REQUIREMENTS
1 > Which earlier post does the blog post on staying connected across distance follow up on?
2 > Pick up the blog post on staying connected across distance after its last sentence and continue it.

This article is related to the previous post titled “The art of saying goodbye”, where I indicated that I would continue with this topic. From the first moments of preparing for a new life, I have had the idea that physical distance does not mean losing my connections. If I thought that connections would end when I lived on the other side of the Earth, then I would not live on the other side of the Earth. I think it is as simple as that. Along this thought, I thought about what maintaining contact would mean in the coming period.
I won’t say goodbye, I’ll just be there differently.
I think I have emphasized countless times on this blog that I have very valuable relationships that are of fundamental importance in my life. I could also say that they are part of my world. Or, which sounds much more professional, they are the defining elements of my self-image.

(Dataset records)

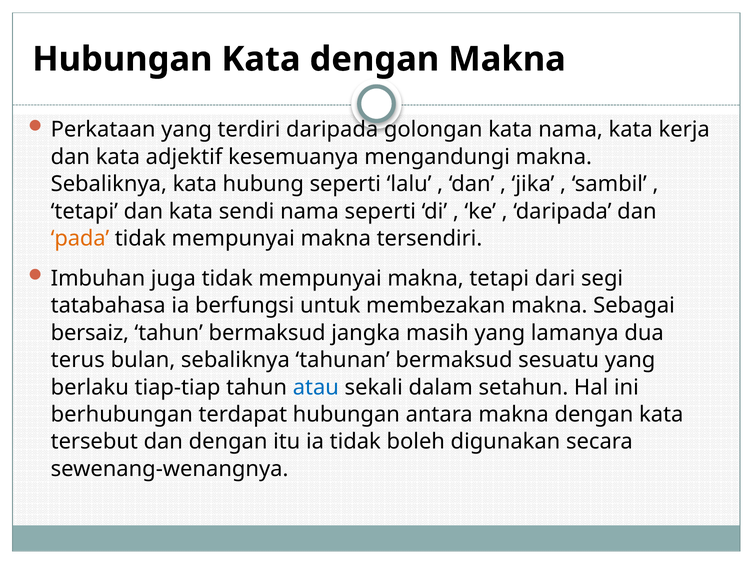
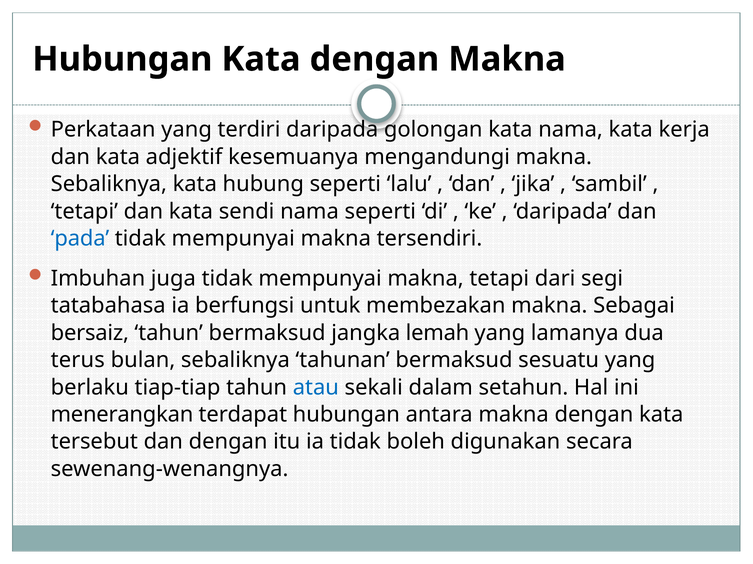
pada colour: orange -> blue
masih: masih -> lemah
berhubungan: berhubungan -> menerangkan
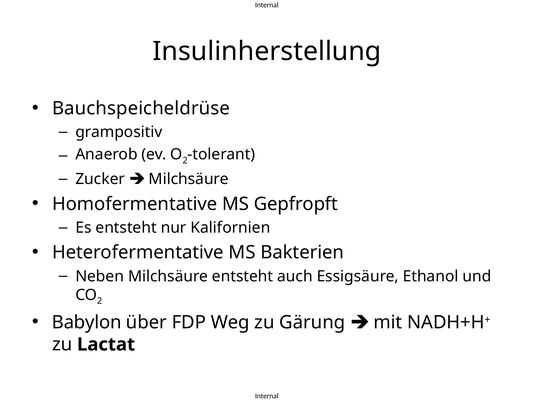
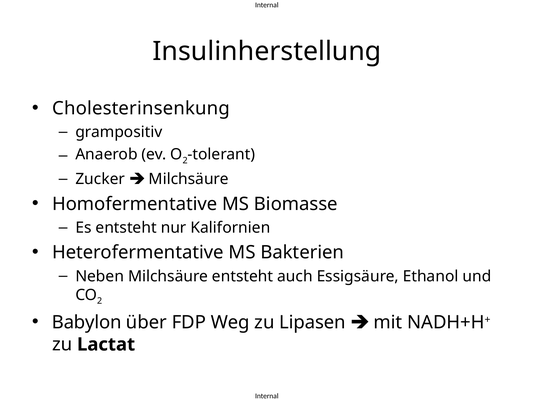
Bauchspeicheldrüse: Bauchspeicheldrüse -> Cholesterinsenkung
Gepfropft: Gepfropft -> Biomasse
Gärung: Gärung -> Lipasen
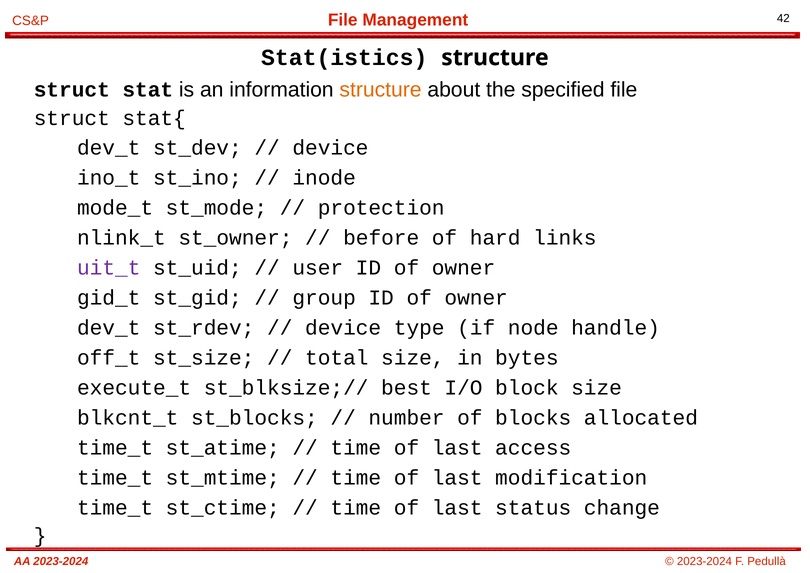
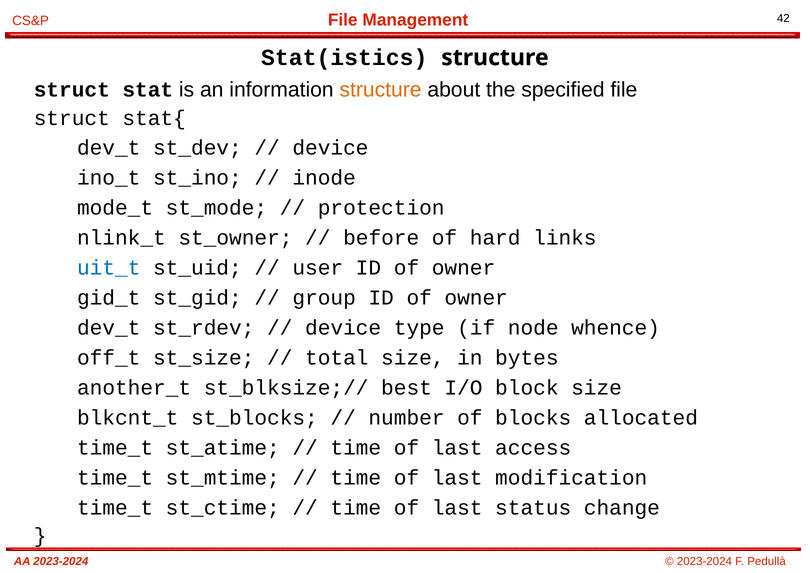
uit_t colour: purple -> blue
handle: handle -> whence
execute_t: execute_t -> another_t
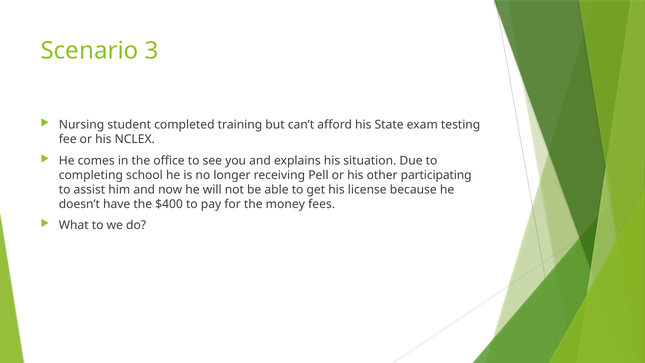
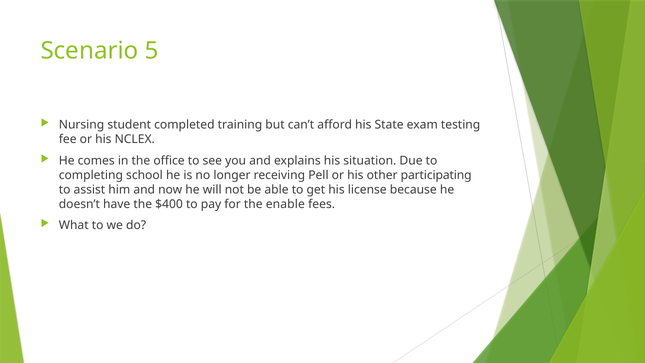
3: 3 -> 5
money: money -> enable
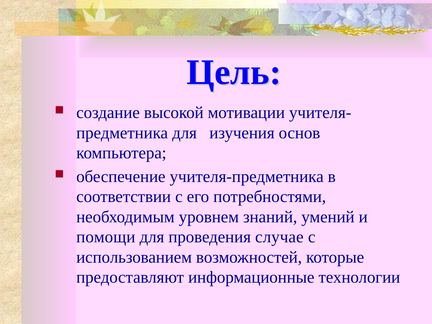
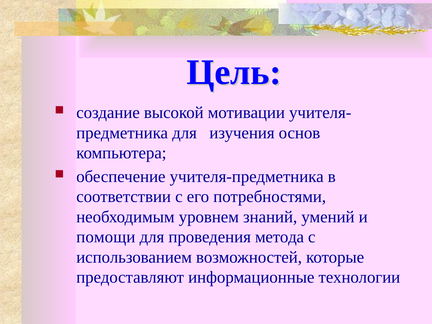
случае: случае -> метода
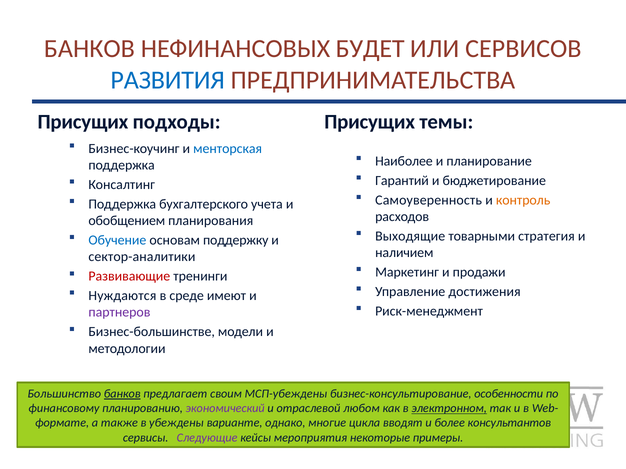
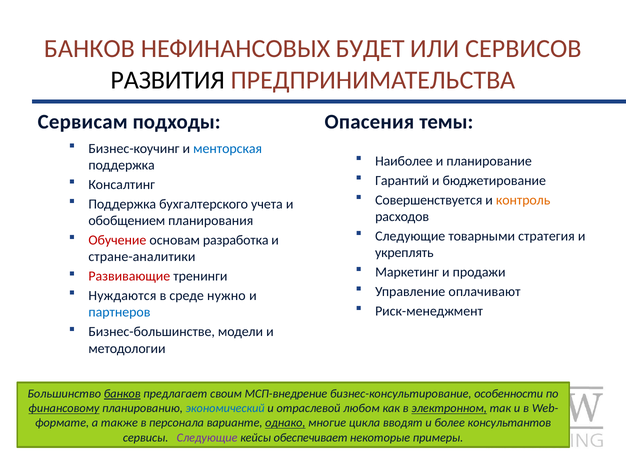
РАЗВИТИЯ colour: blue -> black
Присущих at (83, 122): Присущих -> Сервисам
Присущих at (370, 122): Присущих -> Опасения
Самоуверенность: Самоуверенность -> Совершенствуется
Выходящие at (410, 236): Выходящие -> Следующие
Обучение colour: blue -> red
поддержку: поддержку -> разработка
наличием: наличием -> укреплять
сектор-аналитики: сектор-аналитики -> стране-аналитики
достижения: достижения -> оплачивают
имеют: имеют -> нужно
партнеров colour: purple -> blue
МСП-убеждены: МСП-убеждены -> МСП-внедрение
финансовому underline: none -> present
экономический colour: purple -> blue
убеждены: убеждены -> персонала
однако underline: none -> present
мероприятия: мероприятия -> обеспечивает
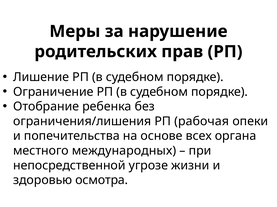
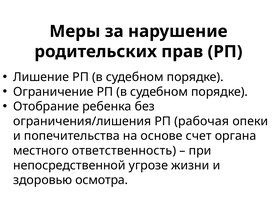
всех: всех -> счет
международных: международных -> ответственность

RESULTS FOR THE EXERCISE
1 > "The art of saying goodbye"

2 >
I think this is no coincidence. The basic characteristics of my personality are friendly coexistence with others, empathy and strong extroversion. I strengthen this very strong foundation by devoting serious energy throughout my life to nurturing my relationships. I seek out, visit, call my friends, I am available to them almost at any time, and perhaps most importantly, I am generally attentive. I have long since come to terms with the fact that I get much less in return from some people than I put into a given relationship. This does not really matter to me, because we are not talking about a business opportunity. However, if someone tips the scales in an extreme way, I will not keep them in my relationships!
The essential element of my thoughts above was the expression “to be attentively present”. I think this means using the heart and mind in a family or friendship relationship. Visuality is also important – as a communication element – so it is good to see, and in some cases feel, the other person. But – in my opinion – distance is not important. If I want to pay attention to the other, I do not think that it is absolutely necessary to stand half a meter apart. How many relationships can be observed where the given parties are next to each other, yet far from each other…
I now dare to think that by being present in my relationships differently, no qualitative change will occur. I will pay attention to the other in the same way that they will have the opportunity to pay attention to me. I will give them the opportunity to pay attention to each other in the same way. I expect the other party to seek me out in the same way, and that is why I will let go of the relationship in the same way as before, if the scales tip.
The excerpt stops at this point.